(Stored dataset entries)
◆ ◆ ◆
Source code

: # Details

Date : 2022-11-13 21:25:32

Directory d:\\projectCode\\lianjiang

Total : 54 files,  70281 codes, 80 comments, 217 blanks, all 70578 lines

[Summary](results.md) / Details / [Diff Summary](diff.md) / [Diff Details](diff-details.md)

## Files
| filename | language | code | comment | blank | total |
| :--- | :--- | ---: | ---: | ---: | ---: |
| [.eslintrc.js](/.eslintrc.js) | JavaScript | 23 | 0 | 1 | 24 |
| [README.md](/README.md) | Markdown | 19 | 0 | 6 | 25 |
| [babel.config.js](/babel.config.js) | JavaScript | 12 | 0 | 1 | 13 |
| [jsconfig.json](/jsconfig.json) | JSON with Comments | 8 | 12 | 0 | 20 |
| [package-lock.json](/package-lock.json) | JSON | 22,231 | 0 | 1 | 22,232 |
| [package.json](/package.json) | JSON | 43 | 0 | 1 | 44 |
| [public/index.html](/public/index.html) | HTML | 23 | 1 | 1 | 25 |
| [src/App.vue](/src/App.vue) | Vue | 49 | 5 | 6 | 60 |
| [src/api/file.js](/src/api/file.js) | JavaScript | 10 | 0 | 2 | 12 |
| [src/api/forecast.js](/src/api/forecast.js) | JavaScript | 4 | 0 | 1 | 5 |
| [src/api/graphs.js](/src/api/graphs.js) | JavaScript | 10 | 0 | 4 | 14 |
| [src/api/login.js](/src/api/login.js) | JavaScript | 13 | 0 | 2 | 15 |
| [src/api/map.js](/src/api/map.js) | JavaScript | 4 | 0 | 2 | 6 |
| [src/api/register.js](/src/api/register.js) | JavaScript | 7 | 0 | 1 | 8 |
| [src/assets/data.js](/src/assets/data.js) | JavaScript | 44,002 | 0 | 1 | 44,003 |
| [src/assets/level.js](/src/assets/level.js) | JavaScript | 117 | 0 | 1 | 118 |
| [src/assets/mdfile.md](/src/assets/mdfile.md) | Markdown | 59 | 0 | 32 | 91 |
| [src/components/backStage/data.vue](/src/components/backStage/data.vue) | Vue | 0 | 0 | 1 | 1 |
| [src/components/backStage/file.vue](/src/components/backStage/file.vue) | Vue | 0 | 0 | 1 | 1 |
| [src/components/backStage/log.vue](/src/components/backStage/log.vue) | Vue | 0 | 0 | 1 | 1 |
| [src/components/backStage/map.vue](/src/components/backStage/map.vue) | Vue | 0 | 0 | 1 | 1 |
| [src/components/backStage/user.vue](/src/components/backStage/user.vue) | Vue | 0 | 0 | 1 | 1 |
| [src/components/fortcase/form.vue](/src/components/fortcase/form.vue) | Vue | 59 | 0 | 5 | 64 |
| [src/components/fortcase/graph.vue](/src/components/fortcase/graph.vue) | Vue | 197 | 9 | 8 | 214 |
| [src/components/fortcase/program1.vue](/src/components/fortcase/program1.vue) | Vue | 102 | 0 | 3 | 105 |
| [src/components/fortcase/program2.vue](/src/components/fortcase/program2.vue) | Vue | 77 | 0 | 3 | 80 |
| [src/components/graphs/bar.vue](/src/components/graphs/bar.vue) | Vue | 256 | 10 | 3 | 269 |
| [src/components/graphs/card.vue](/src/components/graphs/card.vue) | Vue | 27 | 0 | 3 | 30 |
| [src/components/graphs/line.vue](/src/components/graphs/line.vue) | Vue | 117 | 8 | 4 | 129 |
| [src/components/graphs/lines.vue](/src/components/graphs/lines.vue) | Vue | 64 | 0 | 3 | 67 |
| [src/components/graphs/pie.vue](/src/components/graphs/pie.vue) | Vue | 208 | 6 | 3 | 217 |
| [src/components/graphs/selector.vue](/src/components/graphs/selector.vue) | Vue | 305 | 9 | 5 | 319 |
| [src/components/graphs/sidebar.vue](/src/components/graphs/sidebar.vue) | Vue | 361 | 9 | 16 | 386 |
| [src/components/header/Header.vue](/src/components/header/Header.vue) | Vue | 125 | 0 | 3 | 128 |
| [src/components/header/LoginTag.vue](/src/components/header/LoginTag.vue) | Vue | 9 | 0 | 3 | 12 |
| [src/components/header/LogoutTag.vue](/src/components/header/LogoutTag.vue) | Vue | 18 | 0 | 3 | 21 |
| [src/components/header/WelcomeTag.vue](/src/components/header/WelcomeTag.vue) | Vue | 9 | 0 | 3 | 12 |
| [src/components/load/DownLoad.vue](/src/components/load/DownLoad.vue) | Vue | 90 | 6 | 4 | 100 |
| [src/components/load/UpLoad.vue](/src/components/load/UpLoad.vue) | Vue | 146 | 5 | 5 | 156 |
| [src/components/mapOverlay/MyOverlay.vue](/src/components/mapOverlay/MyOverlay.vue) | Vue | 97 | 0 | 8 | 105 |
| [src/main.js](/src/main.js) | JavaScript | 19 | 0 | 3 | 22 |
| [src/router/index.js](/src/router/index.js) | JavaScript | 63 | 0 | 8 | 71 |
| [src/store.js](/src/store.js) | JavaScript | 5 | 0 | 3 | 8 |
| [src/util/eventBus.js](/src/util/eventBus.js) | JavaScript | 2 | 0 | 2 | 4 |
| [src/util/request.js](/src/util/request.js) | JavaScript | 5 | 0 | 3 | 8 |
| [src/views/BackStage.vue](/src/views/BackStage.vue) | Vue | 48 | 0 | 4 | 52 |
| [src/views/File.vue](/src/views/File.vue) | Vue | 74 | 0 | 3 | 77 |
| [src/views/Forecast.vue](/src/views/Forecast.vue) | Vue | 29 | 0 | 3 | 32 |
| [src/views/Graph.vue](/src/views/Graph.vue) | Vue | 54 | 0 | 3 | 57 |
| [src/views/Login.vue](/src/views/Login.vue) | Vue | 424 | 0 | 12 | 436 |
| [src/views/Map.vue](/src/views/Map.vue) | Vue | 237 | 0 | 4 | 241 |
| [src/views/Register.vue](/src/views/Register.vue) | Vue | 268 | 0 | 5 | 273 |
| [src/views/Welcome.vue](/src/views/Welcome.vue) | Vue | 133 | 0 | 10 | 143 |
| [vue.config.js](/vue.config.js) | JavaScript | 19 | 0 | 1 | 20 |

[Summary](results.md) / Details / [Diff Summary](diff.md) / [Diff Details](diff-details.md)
◆ ◆ ◆
### What to produce
Please pull out every line of the listing that contains the string "load".

### Output below
| [src/components/load/DownLoad.vue](/src/components/load/DownLoad.vue) | Vue | 90 | 6 | 4 | 100 |
| [src/components/load/UpLoad.vue](/src/components/load/UpLoad.vue) | Vue | 146 | 5 | 5 | 156 |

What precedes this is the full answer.